(Saved entries)
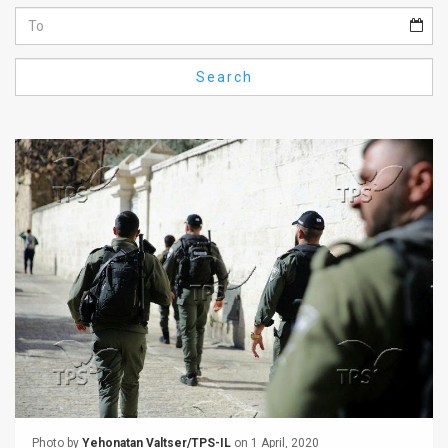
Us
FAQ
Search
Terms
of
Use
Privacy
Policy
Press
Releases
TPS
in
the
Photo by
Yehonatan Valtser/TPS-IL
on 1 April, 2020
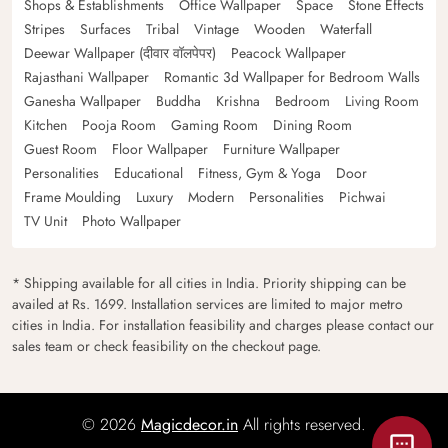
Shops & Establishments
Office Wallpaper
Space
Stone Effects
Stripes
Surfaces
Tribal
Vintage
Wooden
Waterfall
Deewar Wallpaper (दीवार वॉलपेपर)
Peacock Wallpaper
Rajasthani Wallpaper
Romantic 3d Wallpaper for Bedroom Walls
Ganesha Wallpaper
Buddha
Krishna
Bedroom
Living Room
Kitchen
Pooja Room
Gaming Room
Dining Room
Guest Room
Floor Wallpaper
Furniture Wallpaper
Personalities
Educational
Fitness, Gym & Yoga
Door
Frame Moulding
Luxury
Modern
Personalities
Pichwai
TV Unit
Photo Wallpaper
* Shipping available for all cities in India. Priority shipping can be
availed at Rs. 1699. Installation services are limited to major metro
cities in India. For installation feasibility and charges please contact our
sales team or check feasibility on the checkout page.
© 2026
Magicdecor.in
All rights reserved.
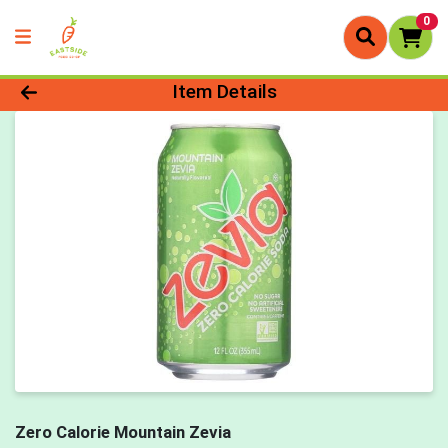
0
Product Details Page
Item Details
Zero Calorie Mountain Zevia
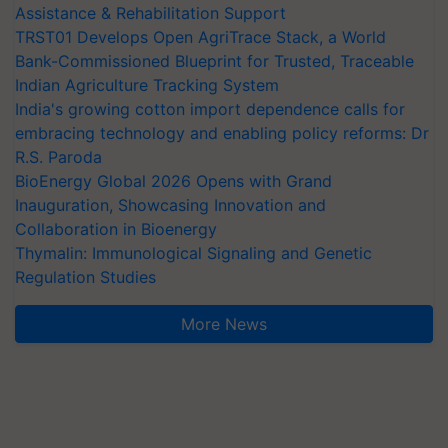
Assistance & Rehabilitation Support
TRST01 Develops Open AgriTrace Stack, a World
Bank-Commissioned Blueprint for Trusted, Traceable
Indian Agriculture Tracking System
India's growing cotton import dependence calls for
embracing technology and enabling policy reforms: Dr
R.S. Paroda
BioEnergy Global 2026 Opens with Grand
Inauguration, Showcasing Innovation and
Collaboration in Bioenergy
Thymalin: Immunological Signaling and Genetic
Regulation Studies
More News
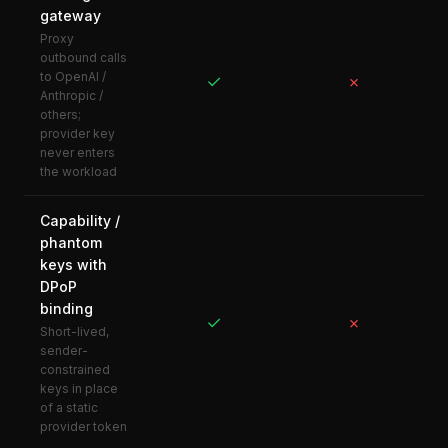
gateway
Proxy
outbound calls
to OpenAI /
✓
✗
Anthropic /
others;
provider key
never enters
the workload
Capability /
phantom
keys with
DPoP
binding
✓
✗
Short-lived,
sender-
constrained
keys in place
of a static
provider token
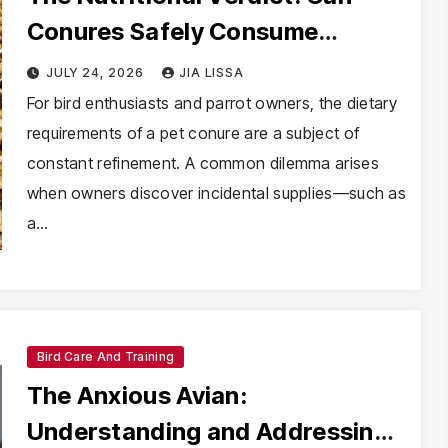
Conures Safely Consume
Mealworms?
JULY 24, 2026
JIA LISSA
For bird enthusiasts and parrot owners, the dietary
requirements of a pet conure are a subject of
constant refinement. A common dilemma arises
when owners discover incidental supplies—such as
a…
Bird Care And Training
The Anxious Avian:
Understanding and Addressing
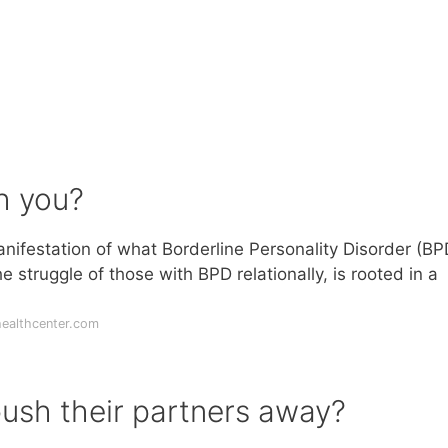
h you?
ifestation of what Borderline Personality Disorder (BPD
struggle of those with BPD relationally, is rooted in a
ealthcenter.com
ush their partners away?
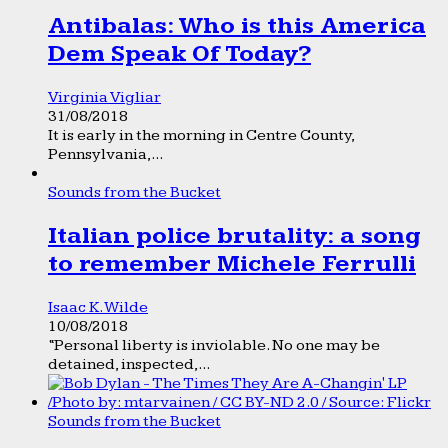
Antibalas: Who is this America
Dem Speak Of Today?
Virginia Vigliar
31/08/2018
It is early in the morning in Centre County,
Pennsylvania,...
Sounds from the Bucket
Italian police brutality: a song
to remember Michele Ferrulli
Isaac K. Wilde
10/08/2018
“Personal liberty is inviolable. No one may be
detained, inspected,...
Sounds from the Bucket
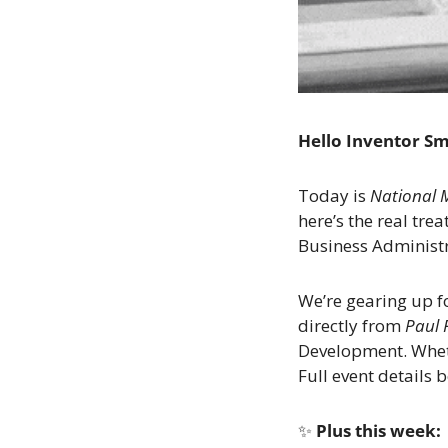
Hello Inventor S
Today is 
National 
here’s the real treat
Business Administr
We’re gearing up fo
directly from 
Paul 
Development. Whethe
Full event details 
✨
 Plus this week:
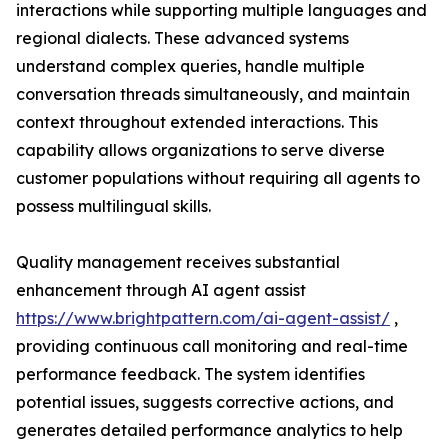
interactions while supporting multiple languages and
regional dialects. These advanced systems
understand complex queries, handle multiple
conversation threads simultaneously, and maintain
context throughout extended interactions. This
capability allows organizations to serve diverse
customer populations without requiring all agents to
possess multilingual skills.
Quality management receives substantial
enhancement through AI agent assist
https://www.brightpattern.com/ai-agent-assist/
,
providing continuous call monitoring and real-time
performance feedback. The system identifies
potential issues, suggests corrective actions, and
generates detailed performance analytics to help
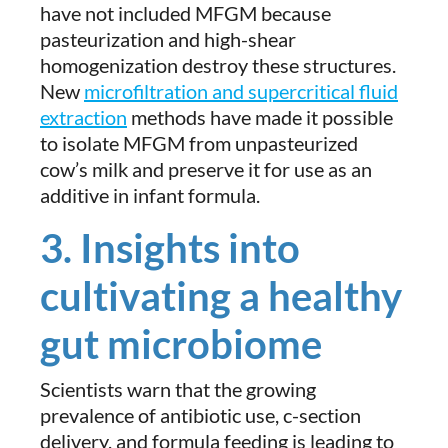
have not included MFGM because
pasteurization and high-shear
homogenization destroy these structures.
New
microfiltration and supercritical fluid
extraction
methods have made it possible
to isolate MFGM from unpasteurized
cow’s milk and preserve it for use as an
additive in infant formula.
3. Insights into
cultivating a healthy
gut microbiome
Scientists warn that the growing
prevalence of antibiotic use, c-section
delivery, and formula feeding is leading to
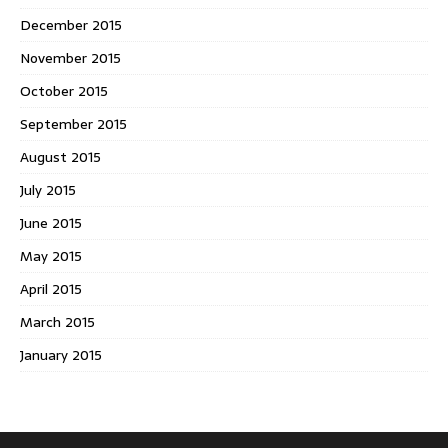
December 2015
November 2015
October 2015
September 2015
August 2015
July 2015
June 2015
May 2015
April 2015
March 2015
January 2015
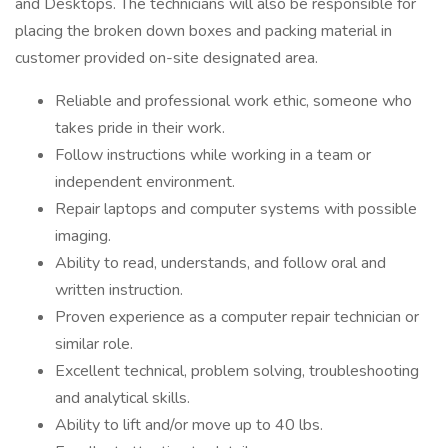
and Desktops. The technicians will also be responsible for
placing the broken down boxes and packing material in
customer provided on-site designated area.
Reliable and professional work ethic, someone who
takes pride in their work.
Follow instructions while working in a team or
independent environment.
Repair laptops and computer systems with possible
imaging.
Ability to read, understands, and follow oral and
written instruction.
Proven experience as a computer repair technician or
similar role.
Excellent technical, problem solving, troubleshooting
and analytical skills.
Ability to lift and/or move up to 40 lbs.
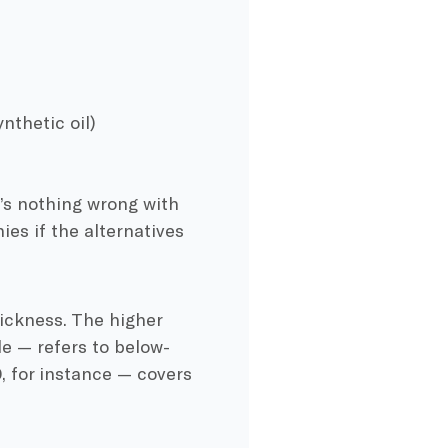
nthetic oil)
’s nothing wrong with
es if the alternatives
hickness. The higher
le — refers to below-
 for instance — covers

**What this task involves**:
Render the lines in the items above, from the line containing "interactions while supporting" through the line containing "customer populations without", both included, as a numbered list, omitting any blank lines.

**Output below**:
1. interactions while supporting multiple languages and
2. regional dialects. These advanced systems
3. understand complex queries, handle multiple
4. conversation threads simultaneously, and maintain
5. context throughout extended interactions. This
6. capability allows organizations to serve diverse
7. customer populations without requiring all agents to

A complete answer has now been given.